In the city the population was spread out, with 27.7% under the age of 18, 7.9% from 18 to 24, 31.5% from 25 to 44, 25.9% from 45 to 64, and 6.9% who were 65 years of age or older. The median age was 35 years. For every 100 females, there were 97.0 males. For every 100 females age 18 and over, there were 104.3 males.
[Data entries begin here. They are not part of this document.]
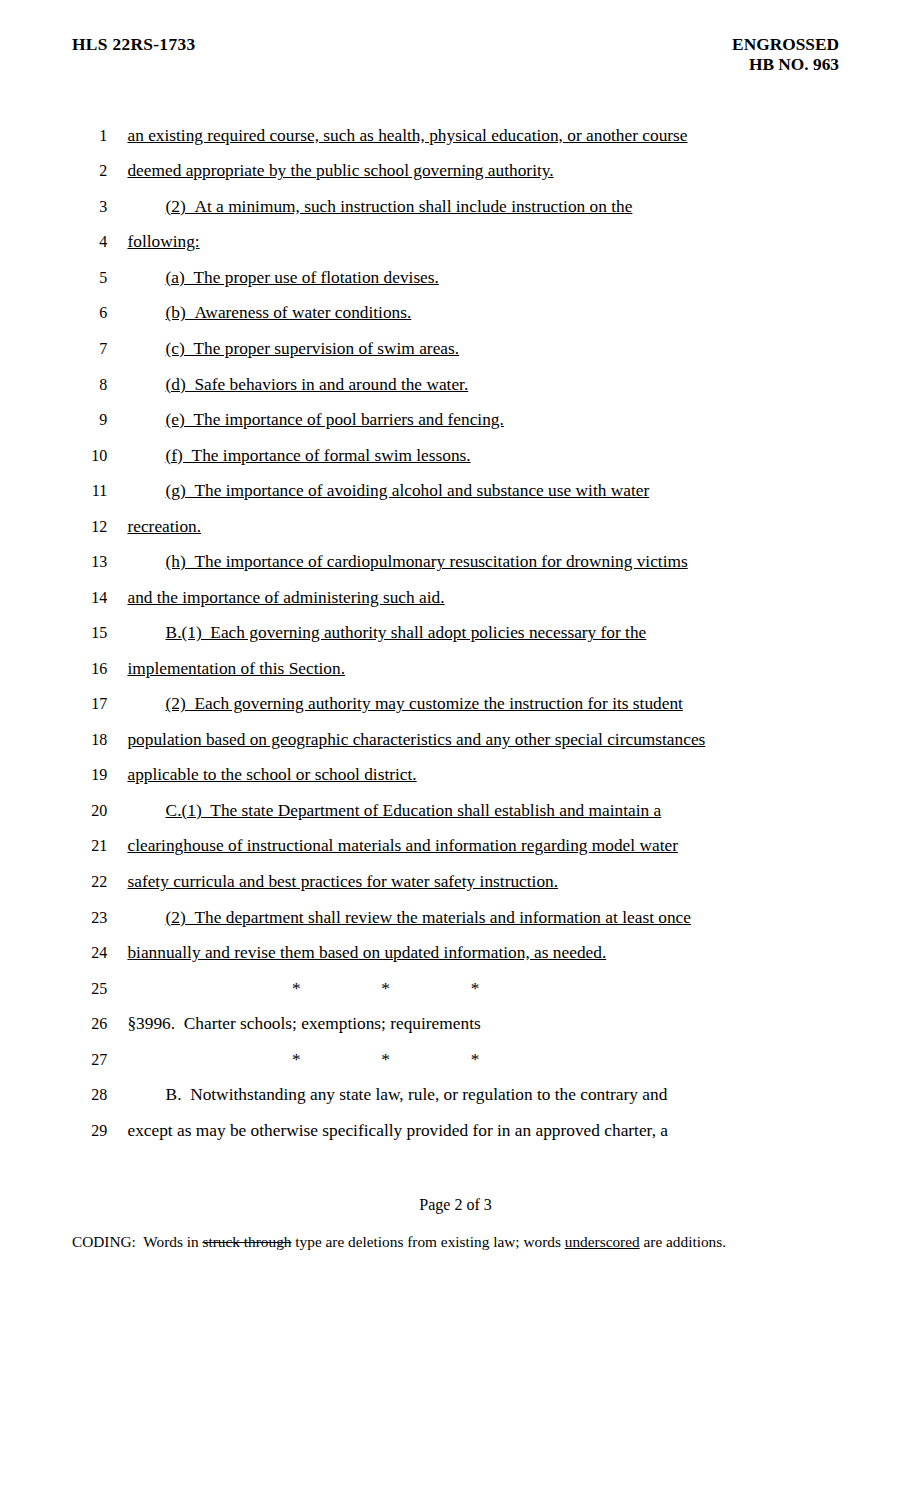HLS 22RS-1733
ENGROSSED HB NO. 963
an existing required course, such as health, physical education, or another course
deemed appropriate by the public school governing authority.
(2) At a minimum, such instruction shall include instruction on the
following:
(a) The proper use of flotation devises.
(b) Awareness of water conditions.
(c) The proper supervision of swim areas.
(d) Safe behaviors in and around the water.
(e) The importance of pool barriers and fencing.
(f) The importance of formal swim lessons.
(g) The importance of avoiding alcohol and substance use with water
recreation.
(h) The importance of cardiopulmonary resuscitation for drowning victims
and the importance of administering such aid.
B.(1) Each governing authority shall adopt policies necessary for the
implementation of this Section.
(2) Each governing authority may customize the instruction for its student
population based on geographic characteristics and any other special circumstances
applicable to the school or school district.
C.(1) The state Department of Education shall establish and maintain a
clearinghouse of instructional materials and information regarding model water
safety curricula and best practices for water safety instruction.
(2) The department shall review the materials and information at least once
biannually and revise them based on updated information, as needed.
* * *
§3996. Charter schools; exemptions; requirements
* * *
B. Notwithstanding any state law, rule, or regulation to the contrary and
except as may be otherwise specifically provided for in an approved charter, a
Page 2 of 3
CODING: Words in struck through type are deletions from existing law; words underscored are additions.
The median income for a household in the city was $42,083, and the median income for a family was $45,000. Males had a median income of $30,938 versus $24,063 for females. The per capita income for the city was $17,248. About 5.9% of families and 10.4% of the population were below the poverty line, including 18.8% of those under age 18 and none of those age 65 or over.

Historical population
| Census | Pop. | Note | %± |
| 1920 | 631 |  | — |
| 1930 | 268 |  | −57.5% |
| 1940 | 290 |  | 8.2% |
| 1950 | 192 |  | −33.8% |
| 1960 | 194 |  | 1.0% |
| 1970 | 257 |  | 32.5% |
| 1980 | 278 |  | 8.2% |
| 1990 | 388 |  | 39.6% |
| 2000 | 390 |  | 0.5% |
| 2010 | 861 |  | 120.8% |
| 2020 | 1,035 |  | 20.2% |
U.S. Decennial Census 1850–1900 1910 1920 1930 1940 1950 1960 1970 1980 1990 2000 2010 2020

==Education==
Residents are part of the Anna Independent School District. The former Westminster Independent School District merged into the Anna district on July 1, 1989.

==Motorcycle mecca==
Westminster regained recognition in 2007 after a bar, now named The Gar Hole, began attracting regular crowds of motorcycle riders. Additional businesses catering to the regular weekend influx of riders have also been established.